Fela and Hip Hop

Anybody who knows me would tell you I’m a big fan of HipHop, not just the music but the culture, how it came to be and why it was born. Early rap songs were all about the struggle of the streets, the oppression of “The Man” and why “Niggas” have to live in ghettos. Some rappers still give that same story today however you might also peep them in their Bentley talking about being Ghetto Fabulous.

Anyway. I took time to focus on the “story of the struggle” and I believe no other man has been able to give it a better description other than the late great Fela Kuti. Listening to his lyrics you were able to get a vivid description of the nature of the gully Nigerian environment as the country was ushered into military rule. He was like a foreshadow of Tupac Shakur, Nigeria’s answer to Bob Marley. Hmm it’s funny how these great men die in unusual ways…. However this is not why we are here.

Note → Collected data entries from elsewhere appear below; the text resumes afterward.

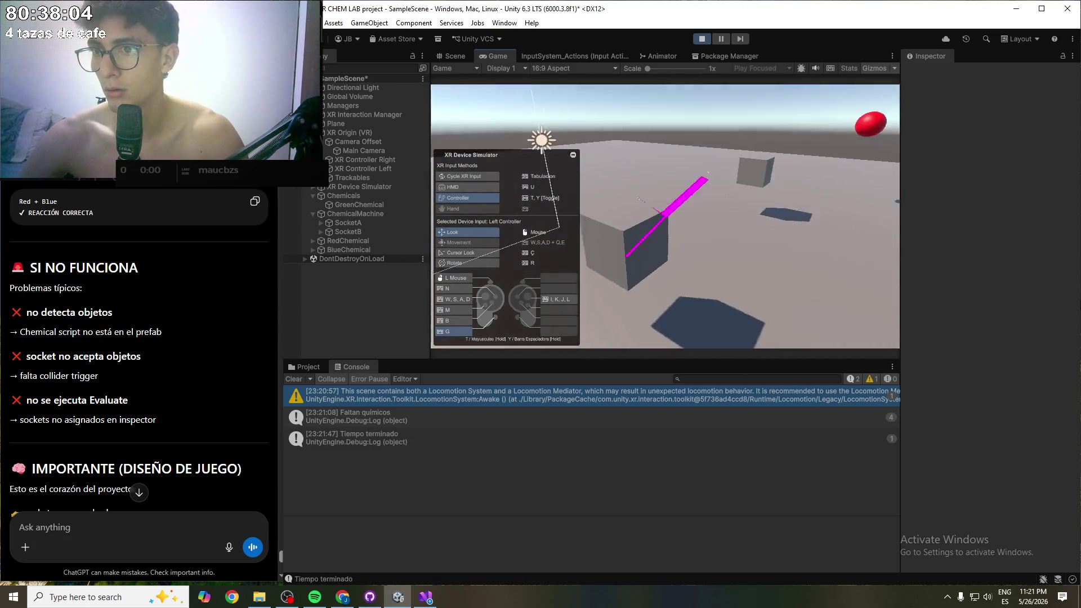
{"action": "left_click_drag", "start_coordinate": [770, 247], "coordinate": [667, 252]}
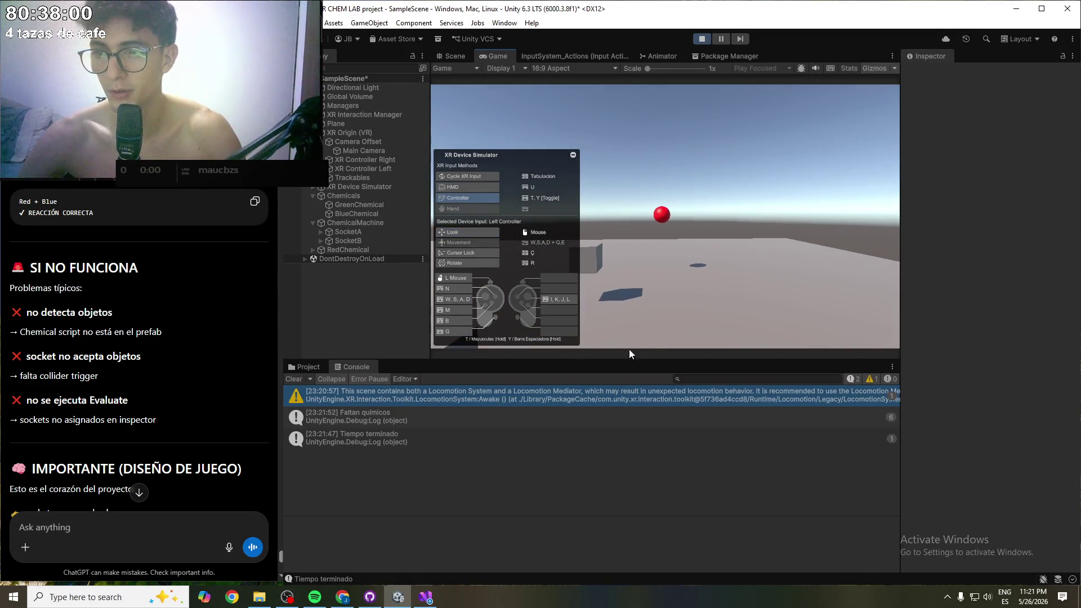
{"action": "left_click", "coordinate": [702, 40]}
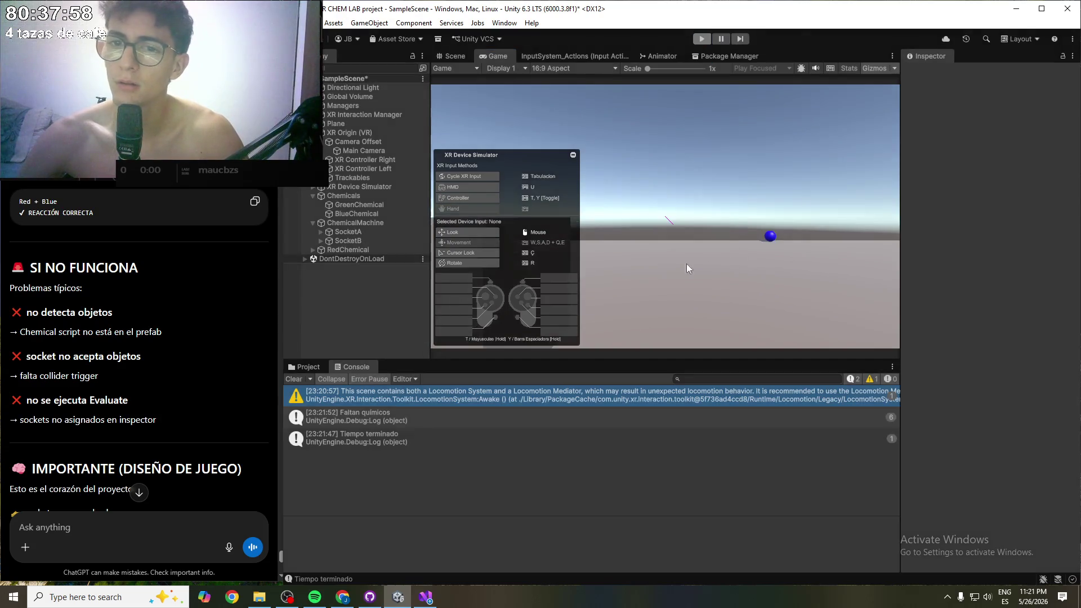
- Ask ChatGPT in Spanish to replace the rigid chemical grab with a floating style for easier socketing
{"action": "scroll", "coordinate": [204, 363], "scroll_direction": "down", "scroll_amount": 7}
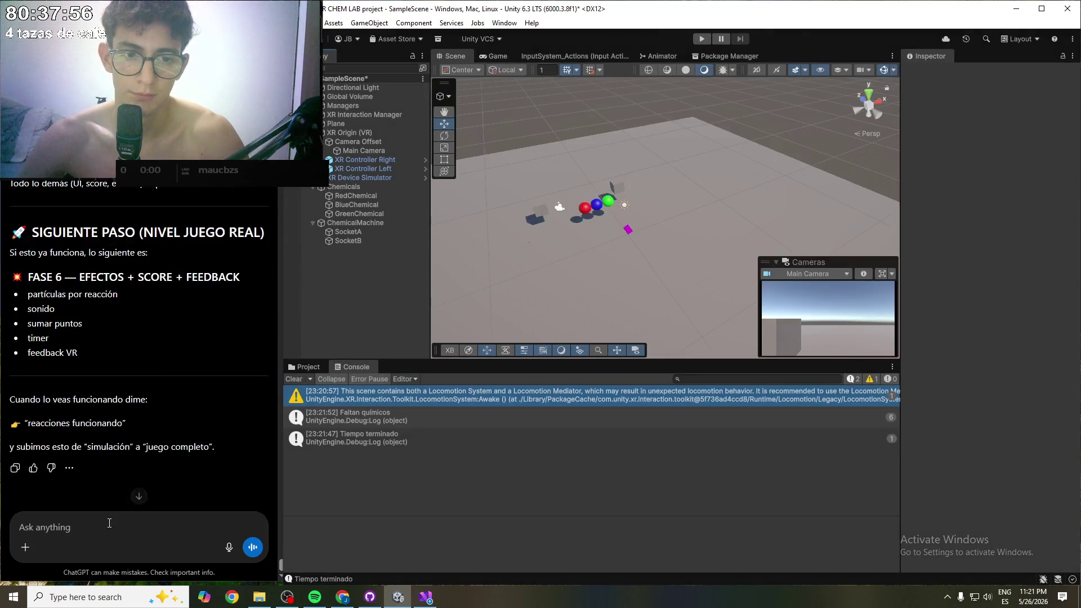
{"action": "type", "text": "cr"}
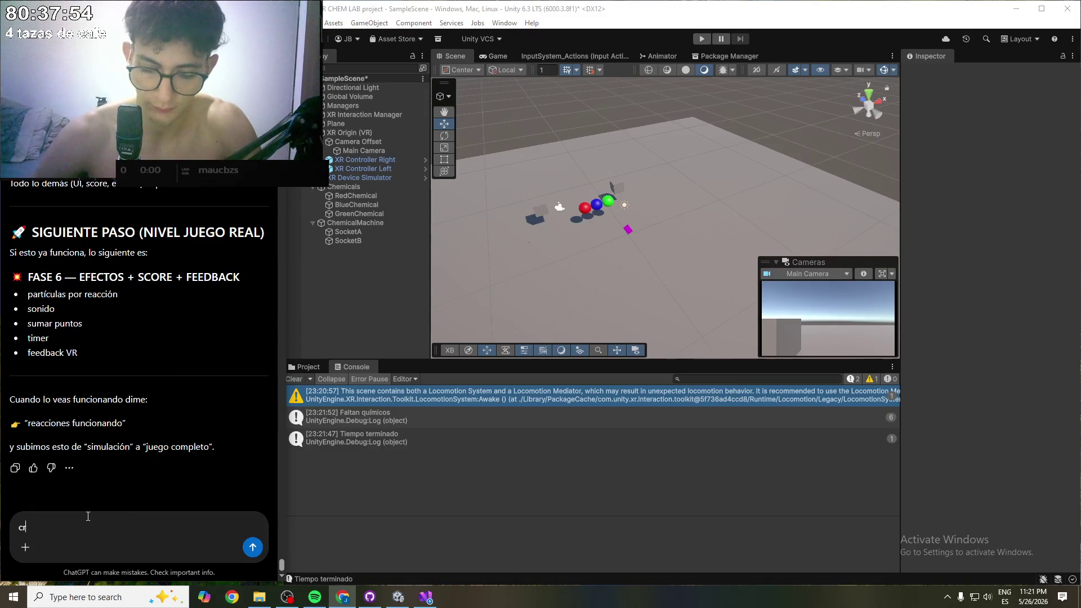
{"action": "type", "text": "eo que quis"}
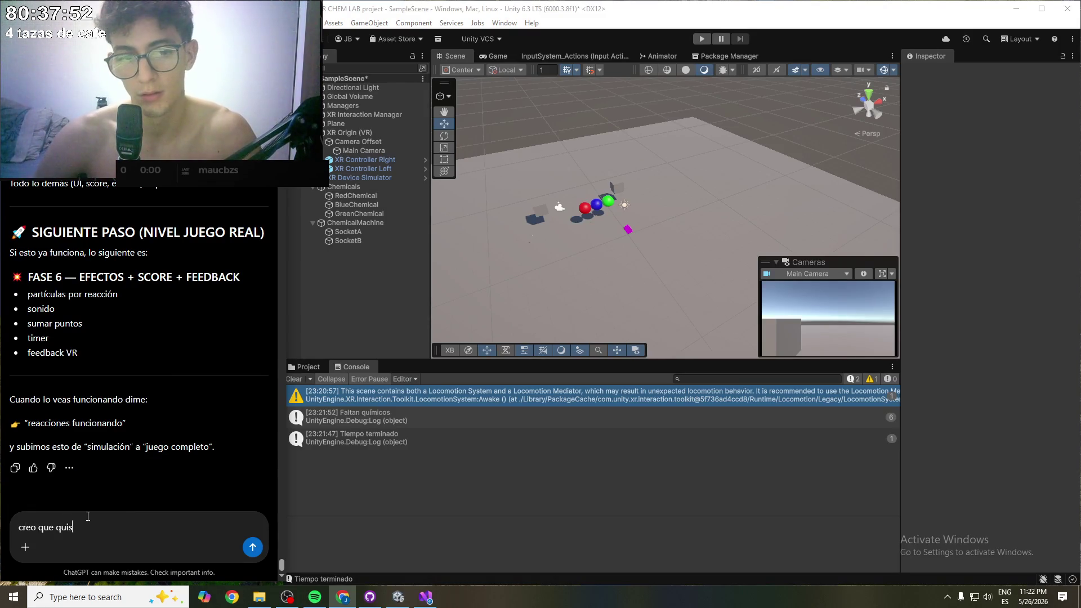
{"action": "type", "text": "iese quitar el "}
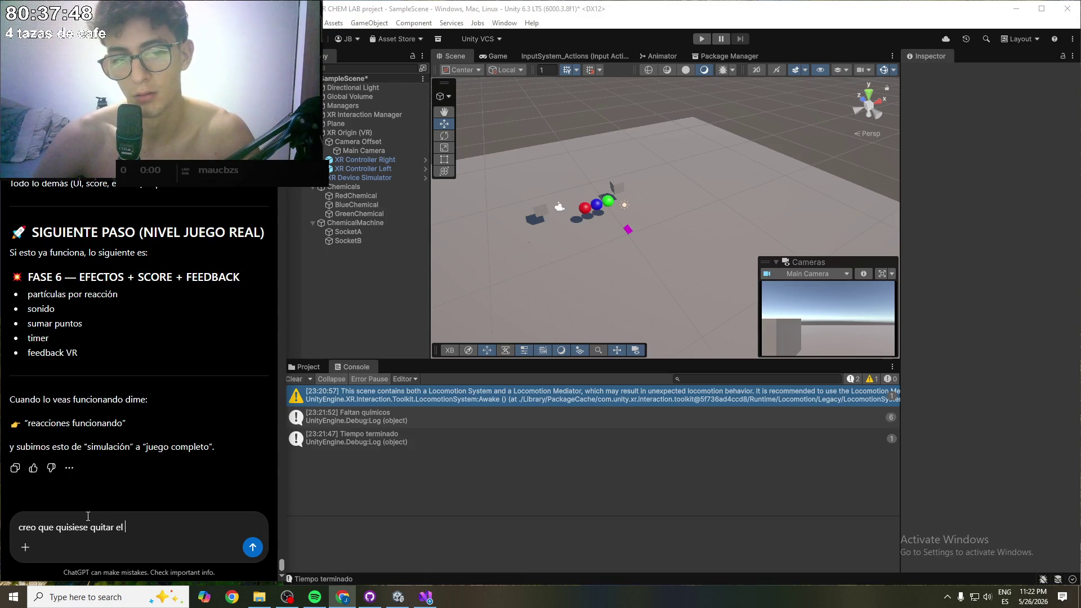
{"action": "type", "text": "estilo en el que estoy "}
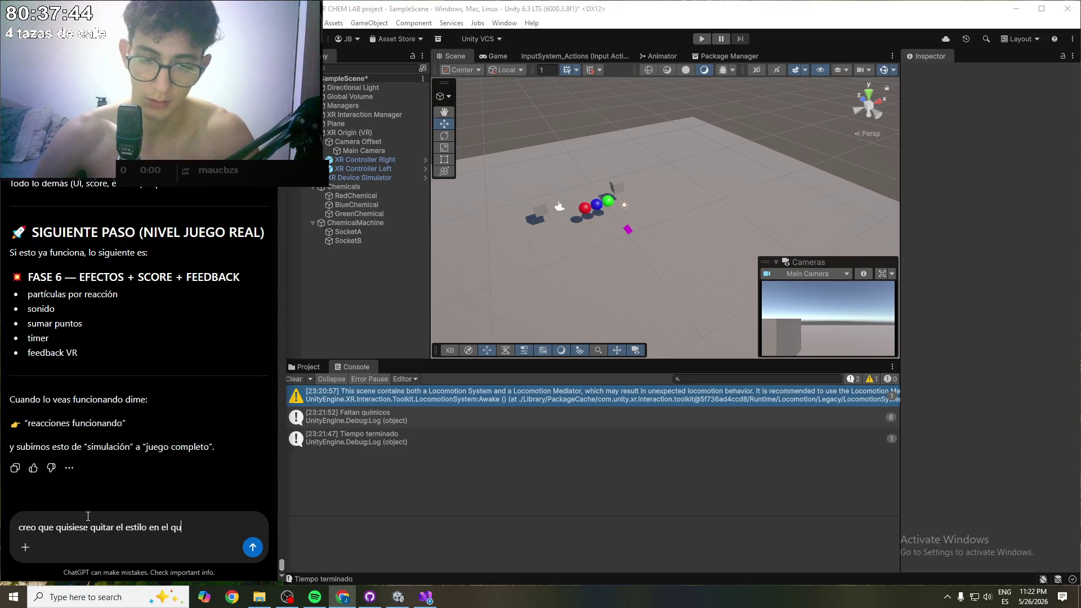
{"action": "type", "text": "agarra"}
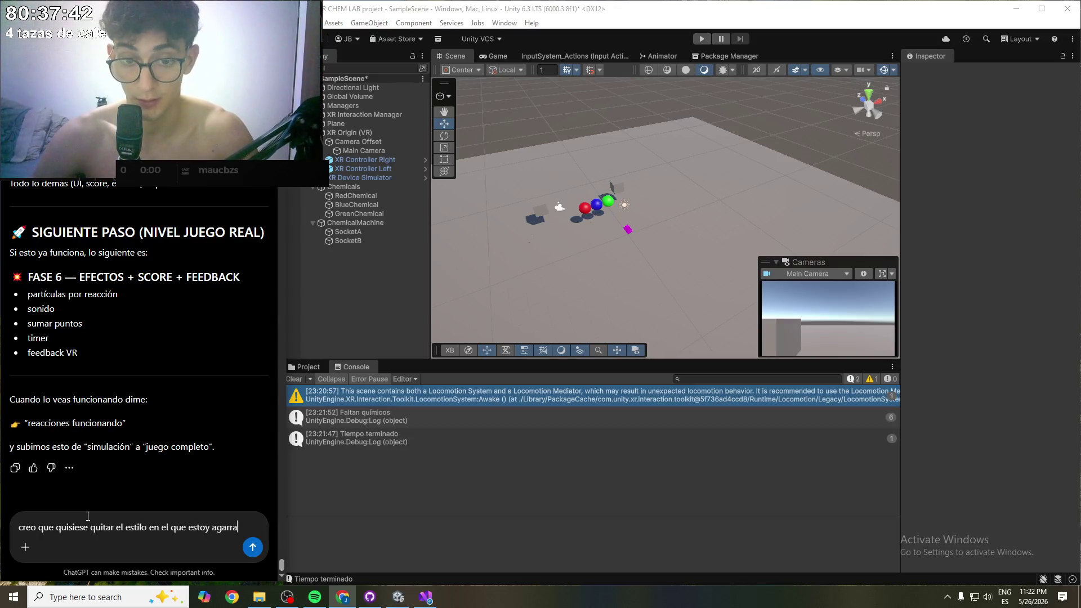
{"action": "type", "text": "ndo los qu"}
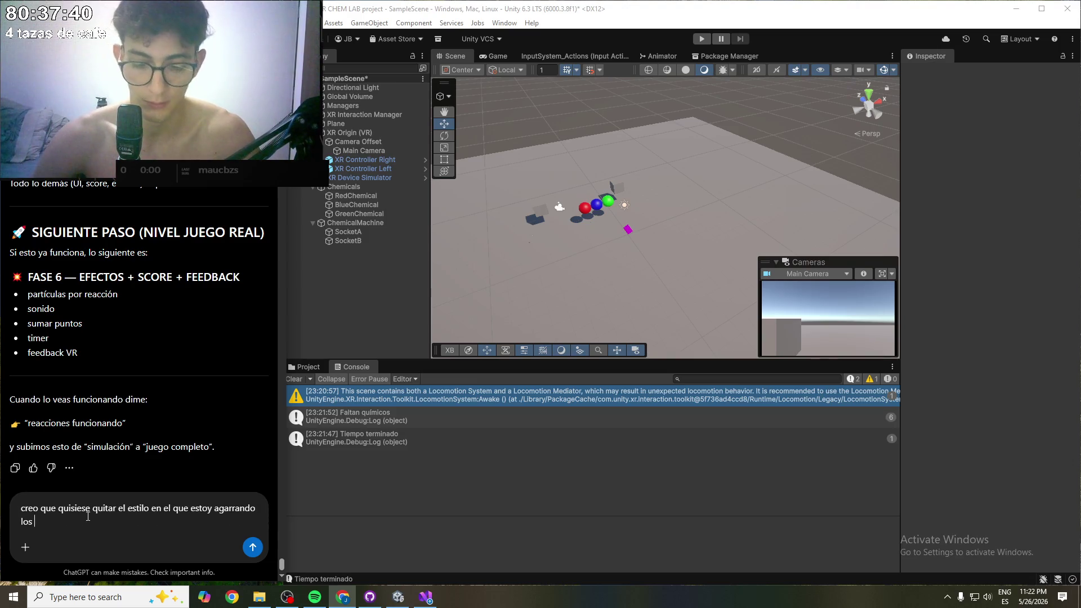
{"action": "type", "text": "imi"}
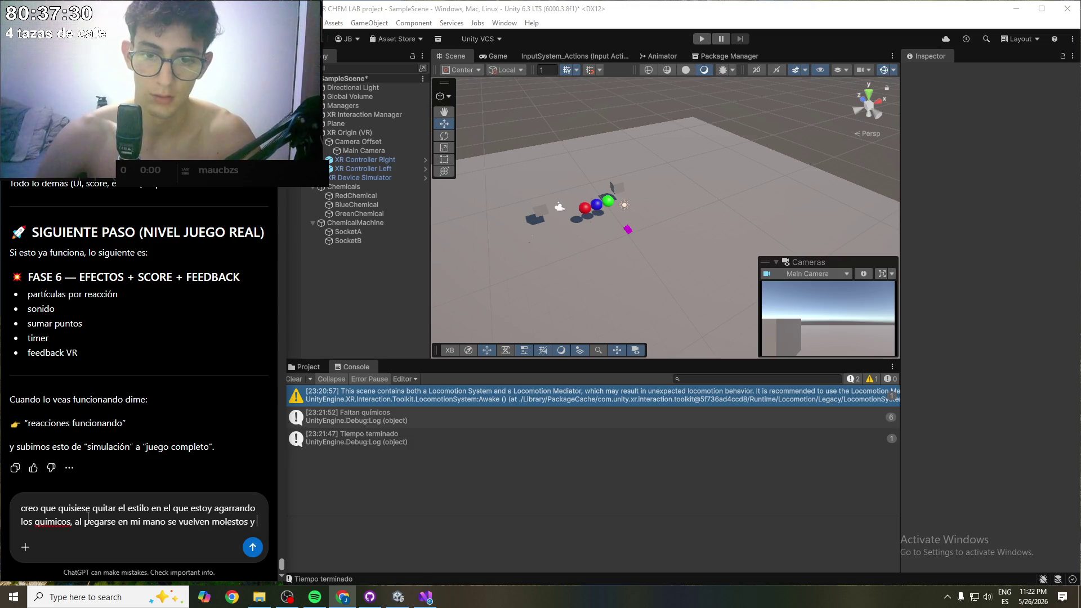
{"action": "type", "text": "y no logro co"}
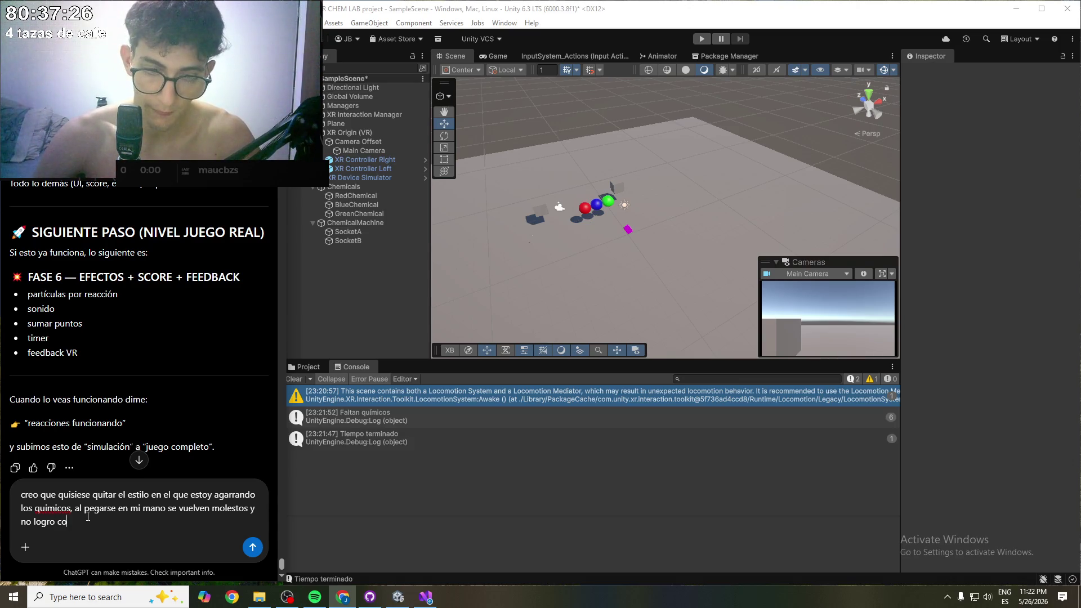
{"action": "type", "text": "locarlos comodamente en el socket, "}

So indeed why are here? Let’s just say it was one of my very boring days listening to Fela’s “Beast of No Nation” amongst other songs and I decided to search on his influence on other forms of music. Of course my “best friend”, Wikipedia had a lot to say about him being the pioneer of Afrobeat and how he was influenced by the Funk sounds of the 70s in the United States. However hardly anything was written about Fela and his influence on urban music, hiphop to be more precise.

Fela today is being celebrated today as a cultural icon and a revolutionary leader. Online you can find stores that sell Fela merchandise like T-Shirts, however I wonder if his family gets paid royalties…. Many Nigerian artists, like Dbanj and Sauce Kid cite Fela Kuti as a major influence in their music. However you might expect that given that they are all from the same country. However, what is Fela’s influence on Hip Hop Culture overseas? Let’s take a look:

–        The Roots referenced him off one of their critically acclaimed albums, Rising Down:

Look, my squad half Mandrill, half Mandela// My Band ’bout 70 strong just like Fela


–        Talib Referenced him on his song Joy off his Quality Album in 2002:

Kweli, I know how you feel, say bro’ I know how you feel (Fela, be my joy, yo)


–        Lupe Fiasco dropped one of the dopest Freestyles BMF- Building Minds Faster and mentioned the great legend:

I think I’m Malcom X, Martin Luther, Add a King, Add a Junior //Some Bible verses, couple sunnas, An AK-47 that’s a Revolution// I think I’m Tupac, Bob Marley, Fela Kuti, Marcus Garvey


–        Red Hot Organization created a Tribute album: Red Hot + Riot: The Music and Spirit of Fela Kuti. This album was used as a fund raising tool for AIDS awareness and featured prominent artists like D’angelo, Dead Prez, Talib Kweli and Common

–        On August 18, 2009, award winning DJ Period released a Free Mixtape to the general public via his website that was a collaboration with Somali born hip hop artist K’naan pay tribute to Fela, Bob Marley and Bob Dylan titled “The Messengers”


Common in his critically acclaimed album; “Like Water for Chocolate” had the first track track titled “Time Travelin’ (A Tribute to Fela)” and the second track is called “Heat” which contains a sample from “Asiko” performed by Tony Allen, Fela’s drummer

Nas sampled “Na Poi” by Fela for Kuti for Warrior Song featuring Alicia Keys off his God’s Son album

Mos Def sampled Fear Not For Men by Fela Kuti for his track Fear Not of Man off his Black on Both Sides Album

–        Mike Love released The Nigerian Gangster Mixtape which features lyrics off Jay-Z’s American Gangster album and Fela Kuti’s samples

Last but not least, The Fela Broadway show funded and produced by HipHop icons Jay-Z and Will Smith

These are a few of the many influences Fela Kuti has had on Urban Hip Hop music. I believe in years to come, this great man will be celebrated more and the world would truly recognize him for his contribution to music.